*** Source document Section Begins ***
One of my favorite bands is returning to Cleveland this week. It’ll be my 21st show, and I hope to add a few more later in this tour (Columbus and Pittsburgh, if I can swing ’em). They’re a truly exceptional group of musicians, and I’ve been following them since 2012. I wrote my second feature on the band yesterday. My first feature was published by the Relix staff in 2014.

I mention this only to harp briefly on a recurring interest of mine: watching young bands develop and evolve both in the studio and onstage. When I came of age as a music listener, my favorite bands — 311, Phish, Deftones, Tool — had already ascended to the highest heights. They kept climbing and growing, sure, but the grassroots chapter of their stories had been written. I’d missed it! And I could never experience, say, a 1994 Phish show in upstate New York. It’s almost heartbreaking to think about that.
*** Source document Section Ends ***
## Task instructions
• a. Answer these questions about the piece on following a band:
(i) Since what year has the writer been following the band?
(ii) Which two cities does the writer hope to add later in this tour?
(iii) Which four bands does the writer name as favorites from coming of age as a music listener?
• b. Write what comes next in the piece on watching young bands develop, picking up after its last sentence.
*** Data for analysis Section Begins ***
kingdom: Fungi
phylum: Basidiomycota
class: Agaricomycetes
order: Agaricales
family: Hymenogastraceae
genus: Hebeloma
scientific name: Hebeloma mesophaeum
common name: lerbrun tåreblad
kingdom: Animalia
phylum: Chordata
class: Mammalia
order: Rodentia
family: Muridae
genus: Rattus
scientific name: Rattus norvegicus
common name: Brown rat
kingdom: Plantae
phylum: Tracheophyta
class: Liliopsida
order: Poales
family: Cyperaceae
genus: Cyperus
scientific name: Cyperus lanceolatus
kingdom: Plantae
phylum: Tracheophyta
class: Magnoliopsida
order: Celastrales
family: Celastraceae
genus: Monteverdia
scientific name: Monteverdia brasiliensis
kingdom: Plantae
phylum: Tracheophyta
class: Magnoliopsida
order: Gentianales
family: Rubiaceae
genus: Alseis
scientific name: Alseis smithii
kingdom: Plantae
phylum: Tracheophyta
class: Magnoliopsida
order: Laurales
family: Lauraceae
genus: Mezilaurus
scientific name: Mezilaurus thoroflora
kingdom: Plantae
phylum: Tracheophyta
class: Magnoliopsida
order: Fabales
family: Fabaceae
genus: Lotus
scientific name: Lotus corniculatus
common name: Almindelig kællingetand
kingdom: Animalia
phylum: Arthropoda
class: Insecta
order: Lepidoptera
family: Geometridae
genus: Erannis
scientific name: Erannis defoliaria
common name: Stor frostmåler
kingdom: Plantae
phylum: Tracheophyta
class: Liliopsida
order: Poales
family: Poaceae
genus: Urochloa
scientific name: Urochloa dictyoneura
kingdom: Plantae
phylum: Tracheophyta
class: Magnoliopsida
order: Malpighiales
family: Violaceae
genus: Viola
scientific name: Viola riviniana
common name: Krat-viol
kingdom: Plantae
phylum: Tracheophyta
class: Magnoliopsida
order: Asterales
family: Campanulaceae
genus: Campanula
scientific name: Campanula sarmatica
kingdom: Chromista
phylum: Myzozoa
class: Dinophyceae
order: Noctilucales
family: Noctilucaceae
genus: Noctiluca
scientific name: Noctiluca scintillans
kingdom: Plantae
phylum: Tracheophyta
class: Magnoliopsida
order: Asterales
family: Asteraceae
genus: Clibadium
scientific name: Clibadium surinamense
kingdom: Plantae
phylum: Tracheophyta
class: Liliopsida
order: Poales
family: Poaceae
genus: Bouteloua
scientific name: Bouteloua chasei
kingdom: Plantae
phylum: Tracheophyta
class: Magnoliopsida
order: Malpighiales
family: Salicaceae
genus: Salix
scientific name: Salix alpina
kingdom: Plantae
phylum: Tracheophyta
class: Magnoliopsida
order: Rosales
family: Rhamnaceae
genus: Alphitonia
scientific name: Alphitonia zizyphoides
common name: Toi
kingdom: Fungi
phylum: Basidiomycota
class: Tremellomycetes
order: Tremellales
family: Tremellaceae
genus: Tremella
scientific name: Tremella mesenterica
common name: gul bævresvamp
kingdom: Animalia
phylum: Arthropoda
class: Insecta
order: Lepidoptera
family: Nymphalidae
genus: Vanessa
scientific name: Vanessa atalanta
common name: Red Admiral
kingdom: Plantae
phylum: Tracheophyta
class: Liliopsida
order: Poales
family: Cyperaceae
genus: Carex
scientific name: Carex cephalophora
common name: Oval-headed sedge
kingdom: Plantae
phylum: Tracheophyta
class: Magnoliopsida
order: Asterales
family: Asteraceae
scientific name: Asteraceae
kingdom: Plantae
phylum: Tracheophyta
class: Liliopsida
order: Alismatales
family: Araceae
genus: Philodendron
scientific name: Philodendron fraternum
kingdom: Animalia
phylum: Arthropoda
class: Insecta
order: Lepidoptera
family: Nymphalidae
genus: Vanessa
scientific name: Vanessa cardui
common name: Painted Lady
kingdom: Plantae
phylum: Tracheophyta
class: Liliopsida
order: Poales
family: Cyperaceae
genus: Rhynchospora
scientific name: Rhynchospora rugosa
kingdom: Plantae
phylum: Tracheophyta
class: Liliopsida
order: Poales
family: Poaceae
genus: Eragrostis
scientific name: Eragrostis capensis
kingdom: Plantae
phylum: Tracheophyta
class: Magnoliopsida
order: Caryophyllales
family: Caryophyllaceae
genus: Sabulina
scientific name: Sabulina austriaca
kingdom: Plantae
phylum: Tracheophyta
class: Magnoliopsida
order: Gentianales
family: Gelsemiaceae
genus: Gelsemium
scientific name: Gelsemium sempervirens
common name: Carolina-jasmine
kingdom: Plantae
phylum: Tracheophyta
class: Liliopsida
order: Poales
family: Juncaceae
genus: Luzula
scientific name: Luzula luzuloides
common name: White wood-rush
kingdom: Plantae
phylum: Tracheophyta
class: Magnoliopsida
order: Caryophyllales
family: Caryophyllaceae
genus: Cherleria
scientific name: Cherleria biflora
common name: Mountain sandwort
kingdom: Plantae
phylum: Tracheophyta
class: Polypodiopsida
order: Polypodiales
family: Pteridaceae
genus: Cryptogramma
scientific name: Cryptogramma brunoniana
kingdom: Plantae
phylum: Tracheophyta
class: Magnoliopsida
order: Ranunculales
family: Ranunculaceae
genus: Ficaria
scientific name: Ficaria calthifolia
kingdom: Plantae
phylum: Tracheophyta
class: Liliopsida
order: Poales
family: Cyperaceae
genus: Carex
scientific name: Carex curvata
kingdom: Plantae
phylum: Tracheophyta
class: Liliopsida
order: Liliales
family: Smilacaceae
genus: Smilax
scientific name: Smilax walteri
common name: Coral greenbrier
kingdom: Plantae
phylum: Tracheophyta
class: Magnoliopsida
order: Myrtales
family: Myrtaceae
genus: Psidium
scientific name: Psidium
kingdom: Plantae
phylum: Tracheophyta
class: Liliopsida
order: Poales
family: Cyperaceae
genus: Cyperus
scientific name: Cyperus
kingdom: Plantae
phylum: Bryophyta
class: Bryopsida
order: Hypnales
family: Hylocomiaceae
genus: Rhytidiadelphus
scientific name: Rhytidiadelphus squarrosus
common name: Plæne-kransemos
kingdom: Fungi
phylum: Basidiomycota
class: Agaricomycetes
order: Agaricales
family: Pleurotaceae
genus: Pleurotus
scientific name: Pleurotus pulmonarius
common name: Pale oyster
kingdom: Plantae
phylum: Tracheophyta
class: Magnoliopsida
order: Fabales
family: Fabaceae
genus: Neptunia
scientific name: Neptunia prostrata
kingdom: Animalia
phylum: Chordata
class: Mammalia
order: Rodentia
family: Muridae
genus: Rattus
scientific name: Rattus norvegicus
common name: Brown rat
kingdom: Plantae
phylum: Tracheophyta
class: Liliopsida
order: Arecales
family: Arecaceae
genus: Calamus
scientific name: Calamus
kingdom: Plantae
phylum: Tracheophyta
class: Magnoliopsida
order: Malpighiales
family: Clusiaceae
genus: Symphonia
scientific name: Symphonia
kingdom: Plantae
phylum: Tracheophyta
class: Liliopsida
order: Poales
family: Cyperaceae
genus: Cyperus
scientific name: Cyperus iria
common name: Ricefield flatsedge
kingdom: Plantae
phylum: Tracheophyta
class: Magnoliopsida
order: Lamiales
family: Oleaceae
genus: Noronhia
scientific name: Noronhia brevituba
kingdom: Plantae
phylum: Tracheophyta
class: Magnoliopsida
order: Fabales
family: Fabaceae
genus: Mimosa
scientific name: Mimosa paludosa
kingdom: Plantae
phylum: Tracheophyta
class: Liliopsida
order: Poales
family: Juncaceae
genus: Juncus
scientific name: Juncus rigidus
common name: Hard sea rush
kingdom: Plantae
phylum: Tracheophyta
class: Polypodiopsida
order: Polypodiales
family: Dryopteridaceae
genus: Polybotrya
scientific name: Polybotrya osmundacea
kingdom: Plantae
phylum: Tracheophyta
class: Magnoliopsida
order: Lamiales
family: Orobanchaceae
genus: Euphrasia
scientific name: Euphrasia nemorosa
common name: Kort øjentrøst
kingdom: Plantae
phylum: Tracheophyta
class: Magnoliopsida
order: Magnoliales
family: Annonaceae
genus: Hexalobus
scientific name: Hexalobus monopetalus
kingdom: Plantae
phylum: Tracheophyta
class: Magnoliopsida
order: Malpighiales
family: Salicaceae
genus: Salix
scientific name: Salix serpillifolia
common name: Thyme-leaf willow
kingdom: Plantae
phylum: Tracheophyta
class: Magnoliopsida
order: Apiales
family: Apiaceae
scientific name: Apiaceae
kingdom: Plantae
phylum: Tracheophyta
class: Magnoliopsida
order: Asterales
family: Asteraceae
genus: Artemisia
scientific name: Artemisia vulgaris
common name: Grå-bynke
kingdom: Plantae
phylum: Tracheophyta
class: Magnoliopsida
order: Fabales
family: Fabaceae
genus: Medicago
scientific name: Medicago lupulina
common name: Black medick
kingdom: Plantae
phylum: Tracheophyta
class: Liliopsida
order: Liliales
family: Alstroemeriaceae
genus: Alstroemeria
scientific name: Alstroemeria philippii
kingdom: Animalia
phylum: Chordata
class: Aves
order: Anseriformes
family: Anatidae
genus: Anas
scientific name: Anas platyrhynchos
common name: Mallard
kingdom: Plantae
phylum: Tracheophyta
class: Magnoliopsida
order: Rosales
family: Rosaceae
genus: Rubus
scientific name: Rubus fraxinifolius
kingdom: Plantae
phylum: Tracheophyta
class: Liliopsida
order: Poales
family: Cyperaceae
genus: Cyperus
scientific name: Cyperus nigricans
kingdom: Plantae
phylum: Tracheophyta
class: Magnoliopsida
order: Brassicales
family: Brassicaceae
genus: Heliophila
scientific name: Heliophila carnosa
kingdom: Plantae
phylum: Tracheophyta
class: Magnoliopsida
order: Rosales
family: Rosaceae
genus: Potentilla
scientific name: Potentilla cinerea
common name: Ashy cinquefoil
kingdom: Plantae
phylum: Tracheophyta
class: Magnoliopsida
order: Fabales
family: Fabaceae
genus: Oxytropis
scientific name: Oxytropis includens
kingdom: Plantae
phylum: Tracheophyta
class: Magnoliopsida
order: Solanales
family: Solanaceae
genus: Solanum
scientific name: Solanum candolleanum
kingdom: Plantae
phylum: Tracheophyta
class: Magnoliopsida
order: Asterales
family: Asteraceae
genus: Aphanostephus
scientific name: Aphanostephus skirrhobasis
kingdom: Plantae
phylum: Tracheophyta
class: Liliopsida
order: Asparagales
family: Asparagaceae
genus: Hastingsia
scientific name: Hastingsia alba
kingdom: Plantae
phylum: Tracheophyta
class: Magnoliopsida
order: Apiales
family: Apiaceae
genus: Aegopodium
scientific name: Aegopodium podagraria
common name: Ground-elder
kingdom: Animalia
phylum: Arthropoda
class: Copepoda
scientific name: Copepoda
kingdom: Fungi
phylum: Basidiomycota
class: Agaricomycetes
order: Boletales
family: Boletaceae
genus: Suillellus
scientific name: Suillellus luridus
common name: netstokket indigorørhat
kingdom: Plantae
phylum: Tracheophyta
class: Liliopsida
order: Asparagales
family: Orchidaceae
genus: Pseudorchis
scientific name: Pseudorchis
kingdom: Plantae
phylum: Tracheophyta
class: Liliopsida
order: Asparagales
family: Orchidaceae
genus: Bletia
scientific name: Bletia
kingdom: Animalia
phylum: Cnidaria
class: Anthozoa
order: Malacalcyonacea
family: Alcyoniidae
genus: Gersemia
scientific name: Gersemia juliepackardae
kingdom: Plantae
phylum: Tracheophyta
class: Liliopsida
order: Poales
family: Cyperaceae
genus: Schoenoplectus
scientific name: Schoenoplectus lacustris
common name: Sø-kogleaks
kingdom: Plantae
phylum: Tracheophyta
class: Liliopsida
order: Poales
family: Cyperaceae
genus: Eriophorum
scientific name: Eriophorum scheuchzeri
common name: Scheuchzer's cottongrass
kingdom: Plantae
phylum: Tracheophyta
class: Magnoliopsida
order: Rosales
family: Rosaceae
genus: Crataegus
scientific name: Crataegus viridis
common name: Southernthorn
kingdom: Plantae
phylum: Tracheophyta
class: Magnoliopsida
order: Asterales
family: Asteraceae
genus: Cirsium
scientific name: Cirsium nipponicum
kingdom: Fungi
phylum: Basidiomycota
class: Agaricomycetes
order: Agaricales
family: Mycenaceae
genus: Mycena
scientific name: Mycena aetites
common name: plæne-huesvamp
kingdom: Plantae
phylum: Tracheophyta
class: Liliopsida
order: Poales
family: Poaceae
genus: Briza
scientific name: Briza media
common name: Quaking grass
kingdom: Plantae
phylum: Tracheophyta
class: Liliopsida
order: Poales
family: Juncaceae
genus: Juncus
*** Data for analysis Section Ends ***
## List of answers
• a.
(i) 2012
(ii) Columbus and Pittsburgh
(iii) 311, Phish, Deftones, and Tool

• b.
But I’ve been from very nearly the beginning of Aqueous’ grand narrative. I can point to the exact areas of development that I’ve seen from 2012 to 2017, and I write about that in this week’s feature. It’s an absolute thrill!

Their new album will come out next year, and guitarist Mike Gantzer told me that 80 to 90 percent of the material has never been heard outside of the band. (The last album, 2014’s Cycles, comprised songs that had already been road-tested, which is a standard move for jam bands.) The band’s latest single, “Weight of the Word,” hints at a nice change in musical direction from their younger days. It bodes well for next year’s growth.

I wrote in the print edition of Scene this week that Aqueous fans would one day look back at 2017 — and the fall tour in particular — as an early high-water mark, a sign of just how completely these guys meant business as manifest destiny awaited.